* [Records to process]
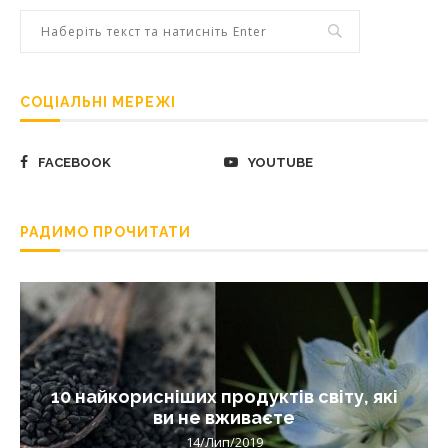
СОЦІАЛЬНІ МЕРЕЖІ
FACEBOOK
YOUTUBE
РАДИМО ПРОЧИТАТИ
10 найкорисніших продуктів світу, які
ви не вживаєте
14/Лип/2019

* [Problem details] Any picture among the entries must be skipped; copy all else exactly.

* [Result of this task]
СОЦІАЛЬНІ МЕРЕЖІ
FACEBOOK
YOUTUBE
РАДИМО ПРОЧИТАТИ
10 найкорисніших продуктів світу, які
ви не вживаєте
14/Лип/2019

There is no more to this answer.